El comienzo es arrollador, desde los mismos títulos de crédito.La escena se abre con planos sucesivos de letreros de bingos, que nos sitúan en el contexto del drama, y se cierra del mismo modo. Un círculo, el mito de Sísifo, el eterno retorno planteado de modo tan sutil sin concesiones a la galería. Veinticinco siglos de Filosofía nos contemplan. Asombroso.Vemos a los héroes de la película descendiendo las escaleras, como si de una bajada a los infiernos se tratara, las bolas numéricas como palomitas de maíz y una voz que salpica gritando, Bingo!!!, cual reconvertido eureka. Todo impregnado por una música homérica, que merece capítulo aparte.

Mientras en Inglaterra los Sex Pistols inventan el punk, mientras los años 80 se asoman a la esquina, mientras en el pop español se cuece la Movida, nuestra banda sonora no puede ser más definitoria: Punteados de guitarra eléctrica, acompañados por un coro de viento estrábico y un silbido tan español y a la vez con tantas rememoranzas del gran cine clásico americano. Todo ello para hilvanar una melodía llena de matices y colorido.
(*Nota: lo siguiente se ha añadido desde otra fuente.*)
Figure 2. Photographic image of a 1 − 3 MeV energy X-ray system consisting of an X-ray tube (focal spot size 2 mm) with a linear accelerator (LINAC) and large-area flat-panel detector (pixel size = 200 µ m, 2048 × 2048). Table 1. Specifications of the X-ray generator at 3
Y todavía no ha empezado el filme propiamente dicho. El imaginario telón se levanta y vemos en primer plano una batidora que al alejarse la cámara nos enseña el brazo y demás anatomía de una madre española, Norma Duval (Qué bien le ha sentado la madurez a esta señora) morenísima a más no poder, color natural como bien dejaría de manifiesto en su inolvidable sesión de fotos para Interviú. ¡Viva el pelo! La madre prepara el desayuno de sus hijos, niño moreno al igual que el padre que luego veremos y niña rubia que vaya usted a saber a quién ha salido. (Se apunta un tema de conflicto en la pareja a poco que aparezca un butanero rubio en escena). Dos niños de anuncio con las voces dobladas, como la madre, que desayunan en su pequeña pero bien equipada cocina española, anticipo de tantas y tantas series que luego serán.
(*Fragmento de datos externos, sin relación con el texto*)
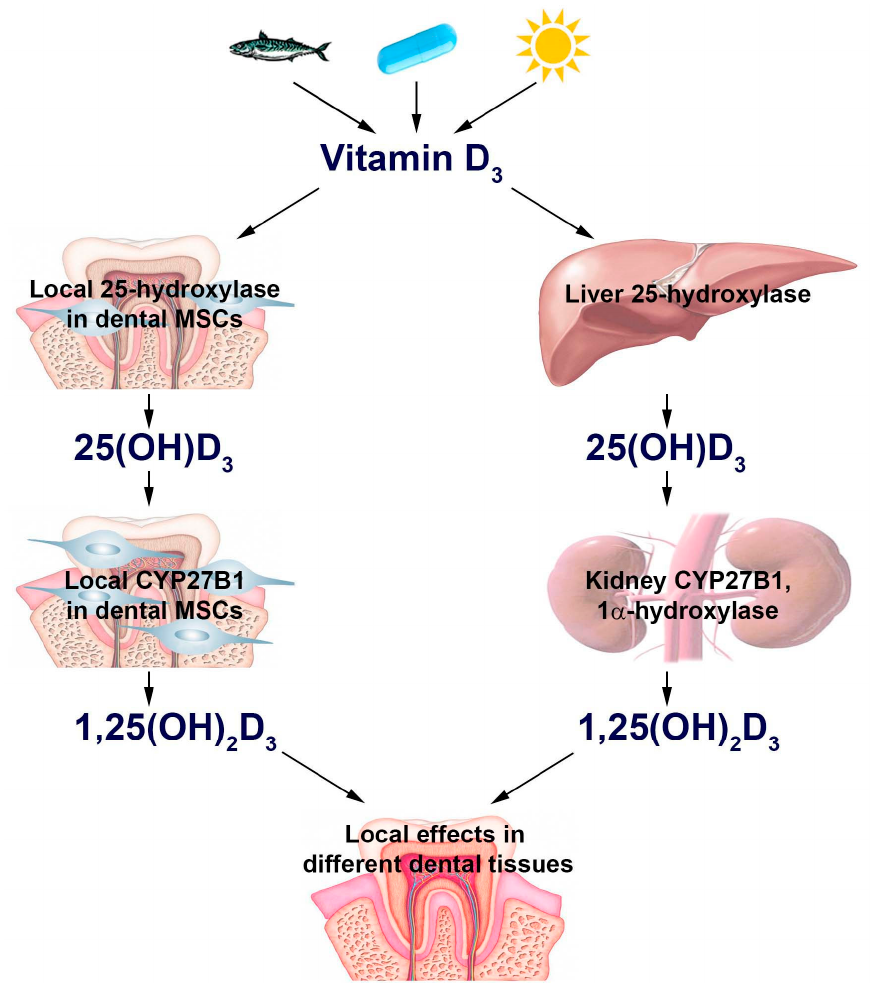
Figure 1. Systemic and local vitamin D 3 metabolism.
La familia también está en transición, desde el megalitismo del Desarrollismo español hasta la familia monofilial de los noventa. Si se fijan bien, hay momento en que la niña se desdibuja, guiño premonitiro del director hacia la España futura. Estudian el Imperio Carolingio y buscan la ayuda paterna que no llega, otra avasalladora metáfora de la situación política del momento.
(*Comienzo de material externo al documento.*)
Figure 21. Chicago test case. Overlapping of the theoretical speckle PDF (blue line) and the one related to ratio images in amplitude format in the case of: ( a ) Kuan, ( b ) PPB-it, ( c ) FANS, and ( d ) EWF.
Por fin aparece el paterfamilias, camiseta blanca y toalla al hombro, en conflicto por un lugar en el baño con la omnipresente y también doblada, suegra. Dosis de crítica social al aludir al número de baños, a las letras, a la lavadora, los recibos... Son los coletazos de la crisis del 73. Pero el protagonista no pierde el humor y va aliviando su triste situación con diversos comentarios jocosos que ya han provocado la hilaridad en la sala. Momento culminante es la alusión a los Franco. La Democracia ha llegado.

En la siguiente secuencia seguimos con el realismo social. Esteso en la cola del paro evidencia la situación económica en la que se desenvuelve la acción.El director sigue optando por el plano médio como técnica narrativa, sin atreverse a utilizar el plano americano, por lo menos no abiertamente. De nuevo el humor como arma salvadora, referencias a la Picaresca española y a la idiosincracia más honda del elemento patrio.Primera introducción de los comentarios sexuales jocosos. El destape ha venido y aquí habría de quedarse. El protagonista deshace la fila y sale en busca de nuevas aventuras. Don Miguel de Cervantes sonreiría.